Thanks for clarifying things during your swing through the South.
A lot of Southerners weren't sure about your candidacy. But you made it easier for us when you started slobbering incoherently about "cheesy" grits and when you insisted on seeding every other dependent clause that fell from your mouth like scalding cornbread with a leaden "y'all."
Where did you study politics anyway? The John Kerry School of Patronizing Bay Staters? The Al Gore Academy for Reaching Out and Annoying Someone?
RomneyCare and your on-again, off-again opposition to abortion already made it clear that you hold the region's conservative principles in contempt. Now we know you see us as the intellectual equivalent of orangutans, too. You didn't just pander to the South, you did it with such open condescension and phoniness that it amounted to mockery. And you actually thought that for the privilege of hearing you talk down to us, we'd vote for you, rather than consign you to third-place finishes in Alabama and Mississippi.
Well, congratulations on confirming the Obama-grade haughtiness and disdain that millions of Southerners suspected you harbored toward us all along.
Belated felicitations are also in order on your getting the all-important Haslam endorsement here in Tennessee. No telling what might have happened on Super Tuesday if you hadn't secured yet another establishment thumbs up. Heavens, you might have lost the state.
Oh wait ...
Anyhow, best of luck getting the majority of delegates you need to claim the nomination before the convention. But understand that if you get only a plurality -- a plurality based on the conservative majority being split between Rick Santorum and Newt Gingrich -- there will be a refreshing convention battle for the nomination, which you may well lose.
And you'll deserve to.
Now back to my "clammy" chowder.
In praise of Massachusetts
I like Massachusetts, by the way, so long as the subject isn't politics.

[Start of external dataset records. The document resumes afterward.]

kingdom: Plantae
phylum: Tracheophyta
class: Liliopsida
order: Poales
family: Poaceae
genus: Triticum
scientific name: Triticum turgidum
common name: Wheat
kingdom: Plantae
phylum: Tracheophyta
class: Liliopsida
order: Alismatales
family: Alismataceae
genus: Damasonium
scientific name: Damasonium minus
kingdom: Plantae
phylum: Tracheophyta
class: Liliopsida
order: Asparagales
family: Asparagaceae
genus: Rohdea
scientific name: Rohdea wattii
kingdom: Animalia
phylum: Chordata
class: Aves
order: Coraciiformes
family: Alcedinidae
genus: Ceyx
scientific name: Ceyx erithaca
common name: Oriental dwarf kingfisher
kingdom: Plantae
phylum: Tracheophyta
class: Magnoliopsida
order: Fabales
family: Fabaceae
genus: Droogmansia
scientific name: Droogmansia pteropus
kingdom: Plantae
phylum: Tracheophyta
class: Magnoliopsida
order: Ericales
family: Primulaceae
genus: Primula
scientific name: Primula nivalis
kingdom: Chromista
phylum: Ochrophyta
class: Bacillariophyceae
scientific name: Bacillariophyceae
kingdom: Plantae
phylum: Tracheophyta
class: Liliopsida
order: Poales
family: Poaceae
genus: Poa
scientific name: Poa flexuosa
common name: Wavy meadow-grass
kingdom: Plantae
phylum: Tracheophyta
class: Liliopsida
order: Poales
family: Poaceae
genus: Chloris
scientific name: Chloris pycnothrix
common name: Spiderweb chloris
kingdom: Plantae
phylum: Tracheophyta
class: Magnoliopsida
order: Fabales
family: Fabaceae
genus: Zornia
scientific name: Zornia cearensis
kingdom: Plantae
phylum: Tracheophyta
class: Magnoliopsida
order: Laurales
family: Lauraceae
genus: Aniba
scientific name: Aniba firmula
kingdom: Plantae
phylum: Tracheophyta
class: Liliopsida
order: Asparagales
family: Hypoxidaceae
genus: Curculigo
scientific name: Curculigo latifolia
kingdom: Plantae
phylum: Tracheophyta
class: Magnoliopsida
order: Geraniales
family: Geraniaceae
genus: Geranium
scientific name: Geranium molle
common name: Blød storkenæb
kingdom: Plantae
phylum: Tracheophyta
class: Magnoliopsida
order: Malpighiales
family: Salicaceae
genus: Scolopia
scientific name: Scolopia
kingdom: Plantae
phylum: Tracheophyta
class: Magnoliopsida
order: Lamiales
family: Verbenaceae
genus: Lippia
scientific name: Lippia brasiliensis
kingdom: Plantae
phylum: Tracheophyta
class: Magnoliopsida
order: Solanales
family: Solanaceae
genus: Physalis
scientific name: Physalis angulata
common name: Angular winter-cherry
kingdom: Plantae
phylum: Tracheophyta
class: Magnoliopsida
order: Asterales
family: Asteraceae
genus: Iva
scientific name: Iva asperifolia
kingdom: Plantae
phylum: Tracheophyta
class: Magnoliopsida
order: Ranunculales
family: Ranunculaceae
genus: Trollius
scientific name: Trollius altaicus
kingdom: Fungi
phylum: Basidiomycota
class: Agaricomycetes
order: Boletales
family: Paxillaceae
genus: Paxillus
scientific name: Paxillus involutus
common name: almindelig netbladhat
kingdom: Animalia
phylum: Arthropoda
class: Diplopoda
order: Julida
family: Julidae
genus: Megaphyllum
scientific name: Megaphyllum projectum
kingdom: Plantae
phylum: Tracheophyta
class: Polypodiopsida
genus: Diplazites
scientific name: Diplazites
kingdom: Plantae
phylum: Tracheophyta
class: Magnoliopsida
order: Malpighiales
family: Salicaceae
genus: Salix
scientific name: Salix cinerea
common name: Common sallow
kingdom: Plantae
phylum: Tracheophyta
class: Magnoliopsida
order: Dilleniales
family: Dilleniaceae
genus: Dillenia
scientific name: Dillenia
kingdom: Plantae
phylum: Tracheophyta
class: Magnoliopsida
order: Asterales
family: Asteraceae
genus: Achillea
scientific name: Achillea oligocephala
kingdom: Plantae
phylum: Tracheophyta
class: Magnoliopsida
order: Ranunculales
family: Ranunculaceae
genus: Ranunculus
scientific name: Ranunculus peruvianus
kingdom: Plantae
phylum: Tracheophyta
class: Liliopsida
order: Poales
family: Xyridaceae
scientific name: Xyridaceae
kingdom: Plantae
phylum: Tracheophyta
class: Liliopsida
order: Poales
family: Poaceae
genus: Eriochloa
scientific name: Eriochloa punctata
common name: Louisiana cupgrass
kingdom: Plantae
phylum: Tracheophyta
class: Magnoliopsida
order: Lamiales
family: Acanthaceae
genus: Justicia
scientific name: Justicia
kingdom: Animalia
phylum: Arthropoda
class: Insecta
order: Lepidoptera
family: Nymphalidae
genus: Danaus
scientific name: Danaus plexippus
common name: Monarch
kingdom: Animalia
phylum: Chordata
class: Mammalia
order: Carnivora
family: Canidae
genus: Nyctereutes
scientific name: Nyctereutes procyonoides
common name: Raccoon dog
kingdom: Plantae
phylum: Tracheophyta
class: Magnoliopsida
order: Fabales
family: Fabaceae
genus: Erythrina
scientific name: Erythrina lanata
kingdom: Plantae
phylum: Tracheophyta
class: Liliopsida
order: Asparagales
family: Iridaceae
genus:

Don't know if I mentioned it before, but by weird circumstance, my blue-collar family vacationed on Martha's Vineyard in the late '70s. Talk about country come to town.
We were friends with someone who had bought a home there before real estate prices went bonkers, and he invited us up. So we rented an LTD -- back when even two-door cars could comfortably hold a family of six and two or three head of bison -- and made the trek.
There were some Vanderbilts or Buchwalds or similarly tony folks in homes nearby on the island. But to a person, they were as nice as they could be to us kids. They couldn't get over our Tennessee accents and kept wanting us to talk. Not in the make-fun-of-the-hillbillies sense, either. They were just enjoying something foreign to them. And not one of them rhapsodized about cheesy grits.
They even overlooked the fact that we kept trapping and skinning local wildlife, including an unfortunate Pomeranian that my sister mistook for an Arctic fox pup.
OK, I made that part up. It was a Pekingese.
We watched the Goldie Hawn-Chevy Chase flick "Foul Play" in an un-air-conditioned theater, but we weren't uncomfortable even though it was July or August. The murderous albino in the film kept me chilly enough, thank you very much.
But the most horrifying moment of the trip came when a drugstore clerk advised me that an ice cream cone would cost 75 cents. I offered him a freshly minted set of locally sourced rabbit-fur leggings instead, but he declined, obviously not wanting to take advantage of my generosity.
If everyone in Massachusetts has that level of integrity, it's hard not to respect them.
Even if they did keep electing Kennedys.
They have a saying in Spanish: "En boca cerrada, no entran moscas," or "Flies don't enter a closed mouth."
On the down side, neither does blackberry cobbler, nor tomato, mayonnaise and black pepper sandwiches on white bread.